Provided data:

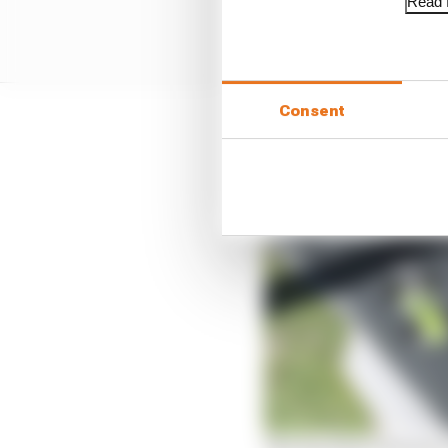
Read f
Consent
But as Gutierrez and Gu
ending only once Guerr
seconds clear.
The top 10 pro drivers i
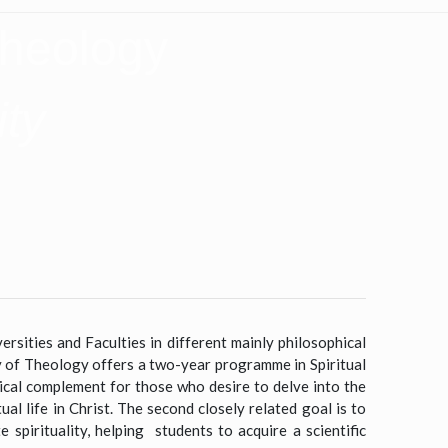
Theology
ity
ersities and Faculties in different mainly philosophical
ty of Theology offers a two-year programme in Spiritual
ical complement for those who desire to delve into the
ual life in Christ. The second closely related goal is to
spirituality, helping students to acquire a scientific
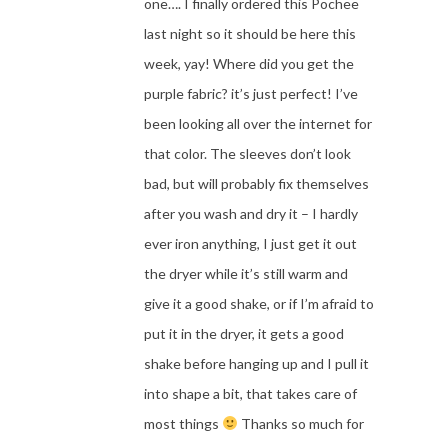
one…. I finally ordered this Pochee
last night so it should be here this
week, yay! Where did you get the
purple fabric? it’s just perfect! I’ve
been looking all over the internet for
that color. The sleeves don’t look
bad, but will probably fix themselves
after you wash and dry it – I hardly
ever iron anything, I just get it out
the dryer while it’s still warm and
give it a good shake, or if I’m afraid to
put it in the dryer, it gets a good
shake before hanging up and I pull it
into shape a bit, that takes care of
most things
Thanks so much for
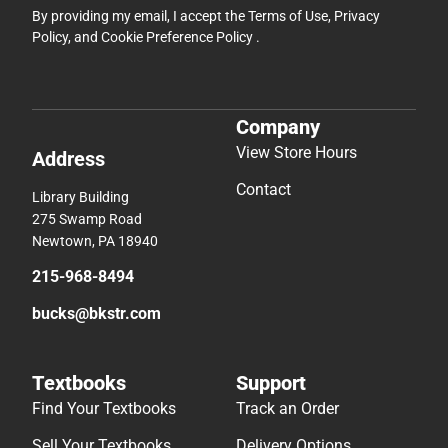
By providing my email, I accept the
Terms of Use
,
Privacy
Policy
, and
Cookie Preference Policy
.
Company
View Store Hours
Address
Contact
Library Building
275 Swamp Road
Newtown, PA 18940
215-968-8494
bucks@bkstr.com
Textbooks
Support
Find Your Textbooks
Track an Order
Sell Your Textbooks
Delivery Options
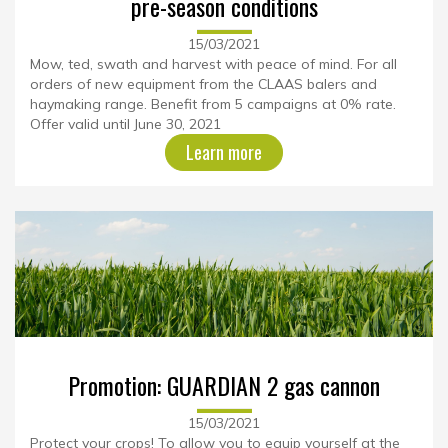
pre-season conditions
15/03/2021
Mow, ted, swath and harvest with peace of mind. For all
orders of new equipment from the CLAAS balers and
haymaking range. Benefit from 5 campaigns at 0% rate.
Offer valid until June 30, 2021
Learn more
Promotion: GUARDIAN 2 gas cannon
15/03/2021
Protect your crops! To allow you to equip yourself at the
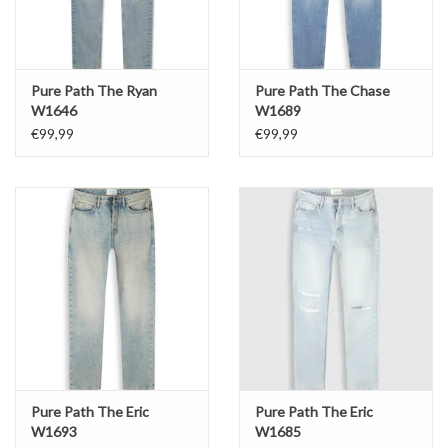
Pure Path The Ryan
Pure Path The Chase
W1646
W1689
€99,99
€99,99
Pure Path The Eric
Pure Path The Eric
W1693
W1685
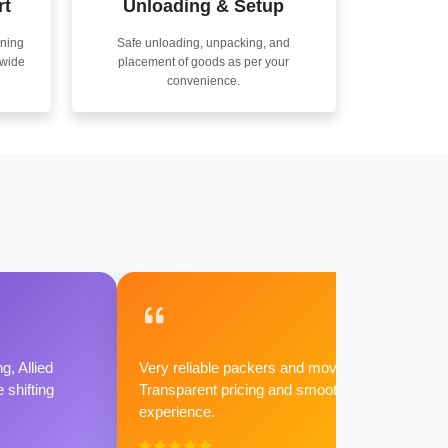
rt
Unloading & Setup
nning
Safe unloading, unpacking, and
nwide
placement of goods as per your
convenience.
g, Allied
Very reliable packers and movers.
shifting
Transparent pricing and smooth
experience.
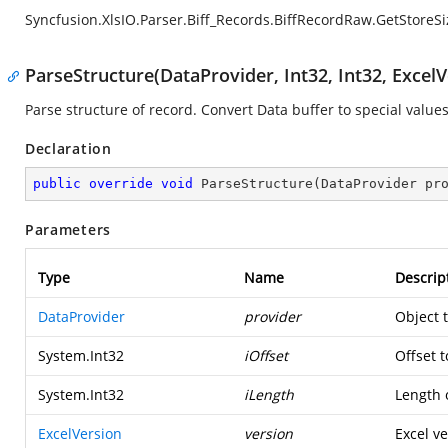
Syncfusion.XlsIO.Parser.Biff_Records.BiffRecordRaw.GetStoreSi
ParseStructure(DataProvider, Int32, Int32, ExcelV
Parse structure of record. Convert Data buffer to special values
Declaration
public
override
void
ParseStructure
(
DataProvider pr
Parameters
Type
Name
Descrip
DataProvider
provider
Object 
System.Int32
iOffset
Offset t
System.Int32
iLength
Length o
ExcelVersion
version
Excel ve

What the exercise asks: When you reach the line with "week, yay! Where did you get the" in the records above, begin repeating the lines exactly, and stop after the line with "Syncfusion.XlsIO.Parser.Biff_Records.BiffRecordRaw.GetStoreSi". Skip all pictures.

Task response:
week, yay! Where did you get the
purple fabric? it’s just perfect! I’ve
been looking all over the internet for
that color. The sleeves don’t look
bad, but will probably fix themselves
after you wash and dry it – I hardly
ever iron anything, I just get it out
the dryer while it’s still warm and
give it a good shake, or if I’m afraid to
put it in the dryer, it gets a good
shake before hanging up and I pull it
into shape a bit, that takes care of
most things
Thanks so much for
By providing my email, I accept the
Terms of Use
,
Privacy
Policy
, and
Cookie Preference Policy
.
Company
View Store Hours
Address
Contact
Library Building
275 Swamp Road
Newtown, PA 18940
215-968-8494
bucks@bkstr.com
Textbooks
Support
Find Your Textbooks
Track an Order
Sell Your Textbooks
Delivery Options
pre-season conditions
15/03/2021
Mow, ted, swath and harvest with peace of mind. For all
orders of new equipment from the CLAAS balers and
haymaking range. Benefit from 5 campaigns at 0% rate.
Offer valid until June 30, 2021
Learn more
Promotion: GUARDIAN 2 gas cannon
15/03/2021
Protect your crops! To allow you to equip yourself at the
Pure Path The Ryan
Pure Path The Chase
W1646
W1689
€99,99
€99,99
Pure Path The Eric
Pure Path The Eric
W1693
W1685
rt
Unloading & Setup
nning
Safe unloading, unpacking, and
nwide
placement of goods as per your
convenience.
g, Allied
Very reliable packers and movers.
shifting
Transparent pricing and smooth
experience.
Syncfusion.XlsIO.Parser.Biff_Records.BiffRecordRaw.GetStoreSi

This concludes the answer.